Christopher Kane, the wunderkind of British fashion, has thusfar refrained from showing his collections for Versus on a formal catwalk. Oh, he's come close - the past two seasons we had moving models, the one before static girls modelling his jewel-coloured slip dresses for the very young and not-necessarily-very rich - but in a schedule filled with big-budget bombastic shows for inspiration-light diffusion ranges, Kane sensibly eschewed adding another until the time was right. Perhaps that was to mark his offering out - after all, Versus is the only second line in Milan created by an outside hand rather than the eponymous designer themselves (or rather their extended design team).
If Kane reasoned the time was right now, he was bang on the money - not only in terms of his popularity with the press (he's just received the British Vogue Designer Fashion Fund as a financial seal of their approval), but evidently in creative terms. The collection he showed today was cool, calm and sophisticated - maybe a little too sophisticated for some palettes, with its strict lines, firm tailoring and sly slant of sex in sliced-out, spliced-in semi-transparent corsets. Those were the big motif for the first half of the show, with everything from short cocktail dresses to otherwise-sombre A-line coats chopped in half like an unlucky magician's assistant and then reconnected with boned chiffon panels.

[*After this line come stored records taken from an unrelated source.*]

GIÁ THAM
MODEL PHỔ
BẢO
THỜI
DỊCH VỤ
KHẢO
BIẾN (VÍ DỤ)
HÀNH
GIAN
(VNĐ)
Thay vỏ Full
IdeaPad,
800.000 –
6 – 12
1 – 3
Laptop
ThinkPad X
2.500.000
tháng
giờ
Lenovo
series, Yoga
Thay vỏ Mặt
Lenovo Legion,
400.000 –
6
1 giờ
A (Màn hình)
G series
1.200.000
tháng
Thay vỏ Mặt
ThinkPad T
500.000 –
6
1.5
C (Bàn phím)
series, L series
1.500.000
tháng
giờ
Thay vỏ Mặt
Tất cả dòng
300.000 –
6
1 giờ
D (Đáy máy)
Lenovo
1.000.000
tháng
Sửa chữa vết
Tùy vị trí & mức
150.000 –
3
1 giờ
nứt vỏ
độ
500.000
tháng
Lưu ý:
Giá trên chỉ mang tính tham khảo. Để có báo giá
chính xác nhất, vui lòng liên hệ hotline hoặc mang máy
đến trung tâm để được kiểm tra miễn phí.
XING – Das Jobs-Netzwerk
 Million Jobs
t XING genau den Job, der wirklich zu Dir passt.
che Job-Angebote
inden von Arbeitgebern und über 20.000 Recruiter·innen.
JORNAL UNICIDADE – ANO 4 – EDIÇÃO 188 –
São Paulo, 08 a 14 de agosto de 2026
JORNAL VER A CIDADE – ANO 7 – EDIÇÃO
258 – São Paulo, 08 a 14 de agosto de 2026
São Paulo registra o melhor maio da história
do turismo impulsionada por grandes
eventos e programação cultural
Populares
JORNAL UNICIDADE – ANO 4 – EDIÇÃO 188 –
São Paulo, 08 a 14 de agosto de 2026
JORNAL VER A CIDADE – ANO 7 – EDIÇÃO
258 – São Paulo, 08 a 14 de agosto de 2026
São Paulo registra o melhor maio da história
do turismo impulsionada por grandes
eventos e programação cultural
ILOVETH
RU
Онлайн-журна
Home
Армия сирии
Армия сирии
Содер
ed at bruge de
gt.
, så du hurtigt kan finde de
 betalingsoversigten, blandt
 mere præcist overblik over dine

It was a neat aesthetic motif, harking back to Gianni's twin loves of love of construction and seduction. His third love, of course, was a bit of sparkle - Kane covered that too, in metallic-flecked shoes, silver-painted fabrics and strips of diamante running up and down those corset bones. Continuing the theme, Kane sprayed glitter across his garments, in whirling vortex patterns which again have their roots in the seemingly endless Versace archives. They seem endless in part because of Kane's boundless talent for reinventing them, in this instance distorted checkerboards of glitter and matte spiralling across garments like a fusion of Bridget Riley's Op Art canvasses and Art Deco marquetry. Versace may have co-opted them in the eighties, but that mix is basic Sixties meets Twenties, in case you don't know your art history, and hence just what fashion's feeling for next season.
If the catwalk is the litmus test of a designer's credentials, Kane's Versus passed with flying colours - even though colour is the one thing Kane kept out of the equation, focussing on black alongside that restricted palette of metallics. This collection was just young enough, just fashion enough, and plenty inventive enough, to satisfy all demands made of his talent. Given the right price-points for those glitter-spewed frocks, the only problem facing Kane and Versus come winter will be the no-doubt endless demands of retailers to get enough, fast enough.